Lecteur d'histoire des sciences et de conquête spatiale, il considère qu'aucune innovation ne peut être pensée indépendamment de son contexte économique, social, environnemental ou géopolitique. Cette compréhension des écosystèmes est devenue selon lui une compétence essentielle. Les entreprises, les technologies et les territoires n'évoluent jamais isolément ; leur performance dépend de leur capacité à interagir avec leur environnement et à aller chercher de l'intelligence à l'extérieur.
Très attaché à sa région d'origine, le Lot, il y voit également une manière de rester connecté aux réalités humaines qui doivent entourer l'innovation.
À cela s'ajoutent d'autres marqueurs du modèle INSA auxquels il reste très attaché : les activités associatives et la pratique sportive obligatoire. « Le sport, la culture, les passions personnelles participent aussi à la formation de l'ingénieur et du développement de sa curiosité. Les entreprises ont besoin de profils ouverts sur le monde, pas seulement de spécialistes enfermés dans leur domaine. »
Former les ingénieurs de demain
Face aux défis contemporains, Jean-Marie Garigue estime que le rôle de l'ingénieur est particulièrement stratégique. Transition climatique, intelligence artificielle, souveraineté technologique ou tensions géopolitiques imposent une approche toujours plus globale des problèmes.
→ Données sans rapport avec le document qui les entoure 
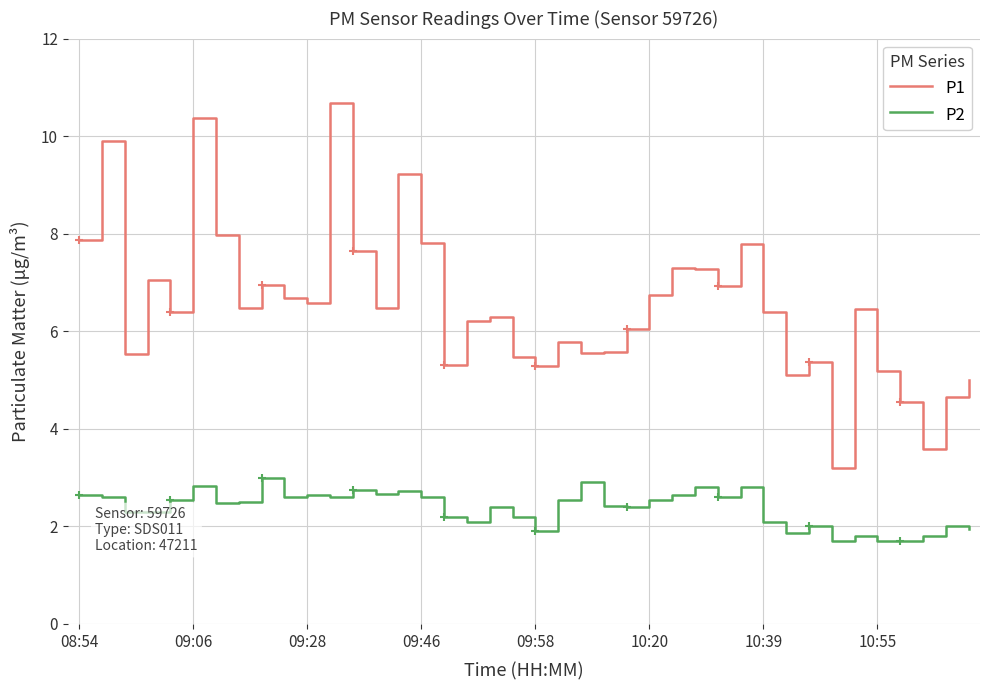

True or false: P2 and P1 intersect in this chart.

False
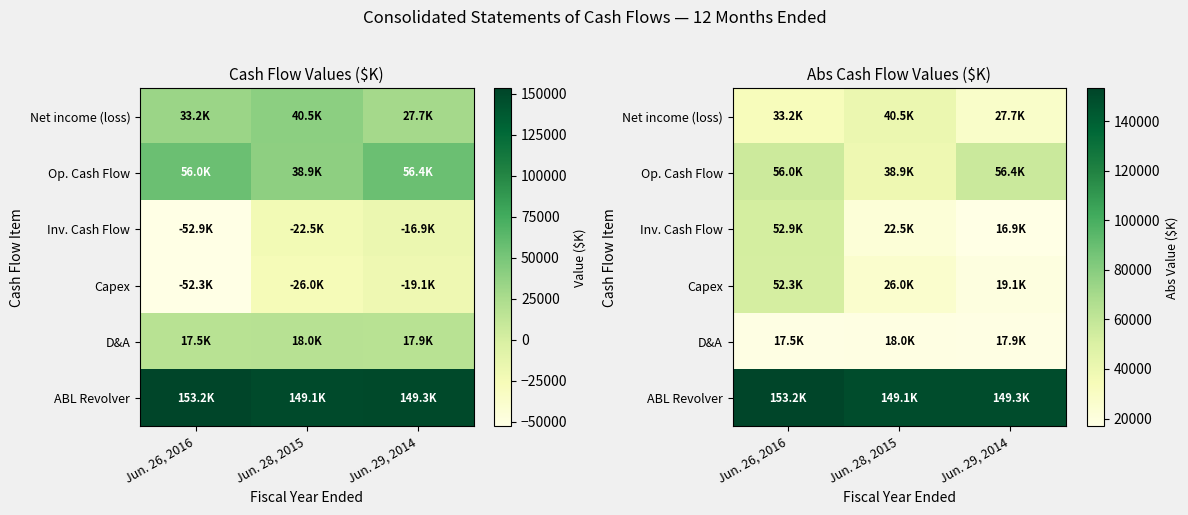

At how many categories does at least one series exceed 32509?

3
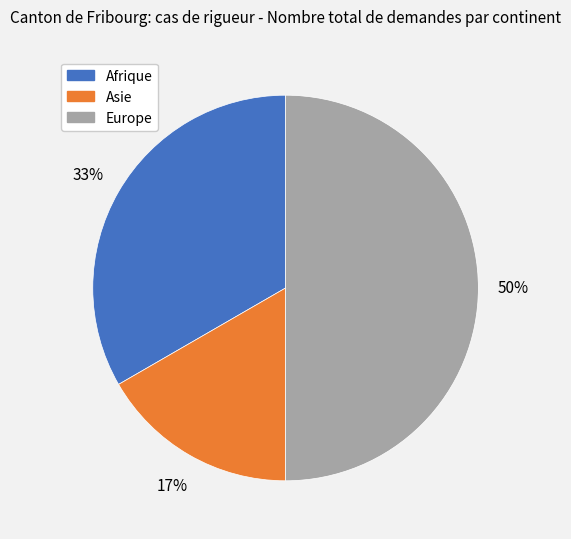

Is the sum of Europe and Afrique greater than half?

Yes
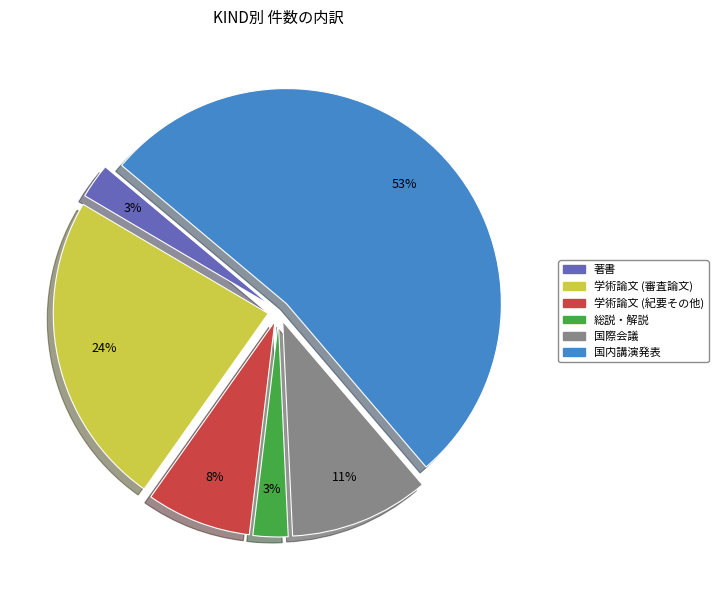

True or false: 学術論文 (審査論文) accounts for 33% of the total.

False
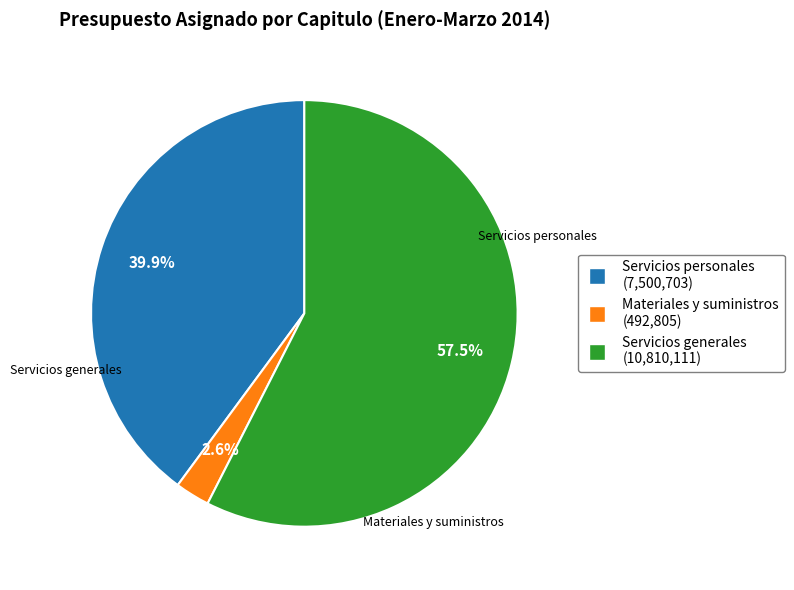

What portion of the pie excludes Materiales y suministros?

97.4%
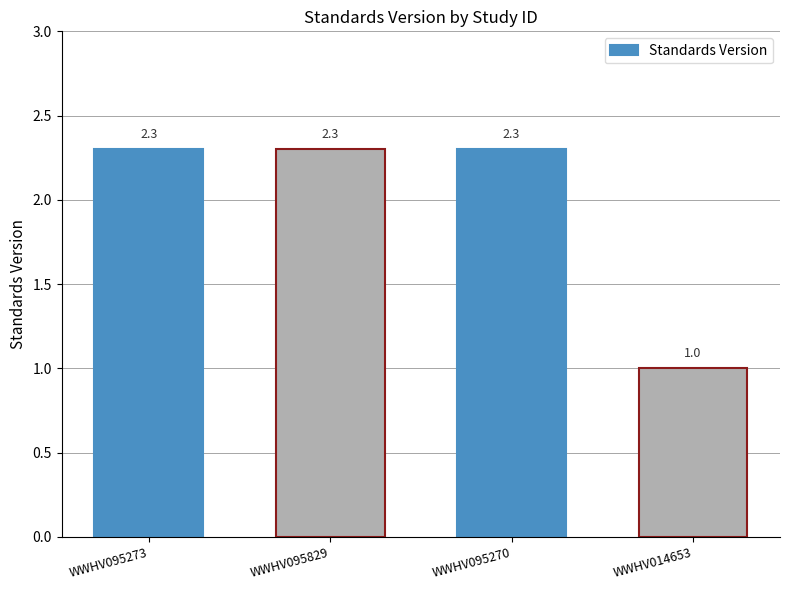

Approximately how many times larger is the value at WWHV095273 compared to WWHV014653?

2.3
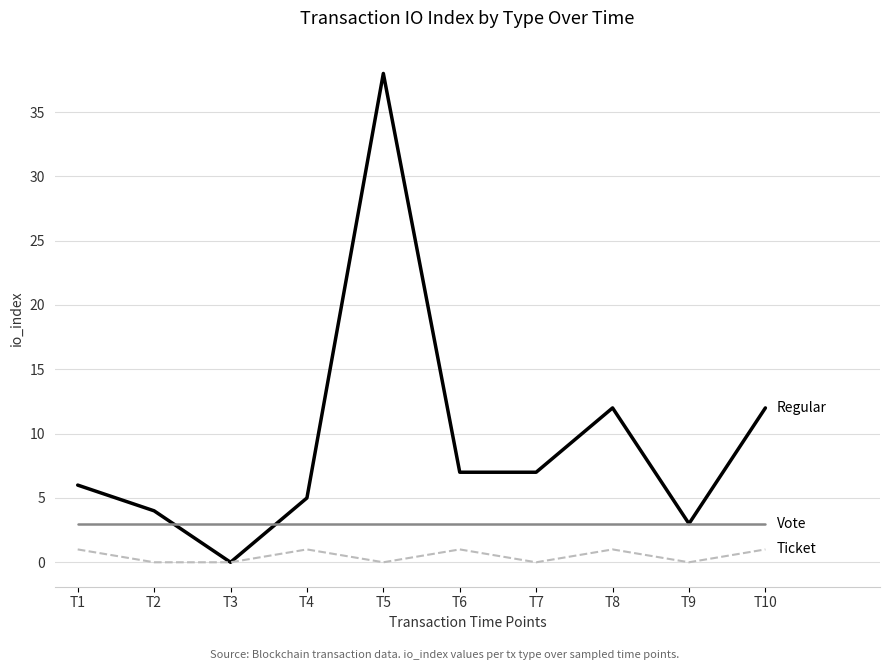

At which category is the sum across all series the highest?

T5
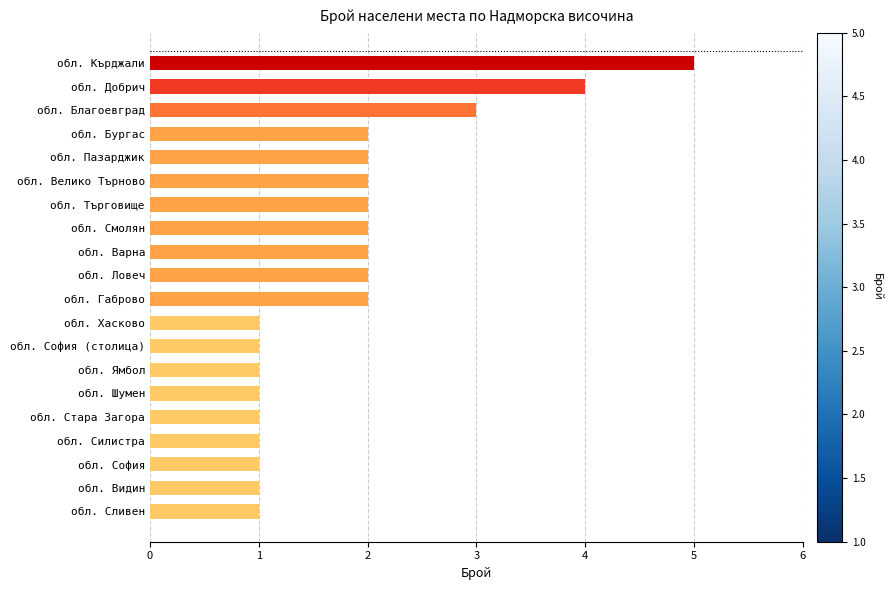

How many data points does each series have?

20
Les compétences scientifiques demeurent fondamentales, mais elles doivent désormais s'accompagner d'autres qualités : apprendre en permanence, exercer son esprit critique, comprendre des écosystèmes complexes et fédérer des équipes.
« Le rôle de l'ingénieur se déplace progressivement de la technique pure vers la capacité à agréger des savoirs, interagir avec différents acteurs et construire une vision. »
Des premiers satellites aux systèmes spatiaux d'Airbus, son parcours illustre une conviction forgée au fil des années : les ingénieurs de demain devront maîtriser les technologies autant que les écosystèmes dans lesquels ils évoluent.
Dans un souci d'alléger le texte et sans aucune discrimination de genre, l'emploi du genre masculin est utilisé à titre épicène.